P: Buda disse que a ideia da iluminação é extremamente importante. A maioria das pessoas passa a vida sem sequer saber que existe algo como a iluminação, não aspirando por ela. Uma vez tendo ouvido sobre ela, semeou-se uma semente que não pode morrer. Portanto, ele enviava seus bhikhus a predicar incessantemente durante oito meses a cada ano.
M: ‘Alguém pode dar comida, roupa, abrigo, conhecimento, afeto, mas o maior presente é o evangelho da iluminação’, meu Guru costumava dizer isto. Você tem razão, a iluminação é o maior bem. Uma vez que a tenha, ninguém pode tirá-la de você.
P: Se você falasse assim no ocidente, as pessoas o tomariam por louco.
M: Claro que sim! Para o ignorante, tudo o que não pode entender é loucura. E daí? Deixemos que sejam como são. Eu sou como sou, sem nenhum mérito de minha parte, e eles são como são sem nenhuma culpa. A Realidade Suprema se manifesta em inumeráveis modos. As formas e os nomes são infinitos em número. Todos surgem, todos submergem no mesmo oceano, a fonte de tudo é única. Buscar causas e resultados é apenas o passatempo da mente. O que é, é adorável. O amor não é um resultado, é o próprio fundamento do ser. Aonde quer que você for, encontrará o ser, a consciência e o amor. Por que e para quê, fazer diferenças?
P: Quando, por causas naturais, milhares e milhões de vidas se extinguem (como acontece nas inundações e terremotos), não sinto pesar. Mas quando um homem morre pela mão de outro homem, sofro extremamente. O inevitável tem sua própria majestade, mas matar pode ser evitado e, portanto, é cruel e completamente horrível.
M: Tudo acontece como acontece. As calamidades, naturais ou fabricadas pelo homem, acontecem, e não há necessidade de sentir-se horrorizado.
P: Como poderia haver algo sem causa?
M: Em todo evento, o universo inteiro é refletido. A última causa não pode ser rastreada. A própria ideia de causalidade é apenas uma forma de pensar e falar. Não podemos imaginar uma emergência sem causa. Isto, contudo, não prova a existência da causalidade.
P: A natureza não tem mente, portanto é irresponsável. Mas o homem tem uma mente. Por que é tão perversa?

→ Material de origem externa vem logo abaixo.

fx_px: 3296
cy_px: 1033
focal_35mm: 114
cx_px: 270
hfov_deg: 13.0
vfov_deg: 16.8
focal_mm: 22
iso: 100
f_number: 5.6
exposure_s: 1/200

M: As causas da perversidade também são naturais - hereditariedade, meio ambiente, etc. Você condena depressa demais. Não se preocupe com os outros. Primeiro investigue sua própria mente. Quando se der conta que sua mente é também parte da natureza, a dualidade cessará.

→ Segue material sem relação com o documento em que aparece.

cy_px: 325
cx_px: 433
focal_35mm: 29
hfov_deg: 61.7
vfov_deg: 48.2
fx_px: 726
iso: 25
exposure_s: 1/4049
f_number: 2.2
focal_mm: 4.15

P: Há certo mistério que não consigo entender. Como a mente pode ser parte da natureza?
M: Porque a natureza existe na mente; sem a mente, onde estaria a natureza?
P: Se a natureza está na mente, e a mente é minha, eu devo ser capaz de controlar a natureza, o que realmente não é o caso. Forças além de meu controle determinam meu comportamento.
M: Desenvolva a atitude da testemunha e descobrirá por sua própria experiência que o desapego traz controle. O estado de testemunhar está cheio de poder, não há nada passivo nele.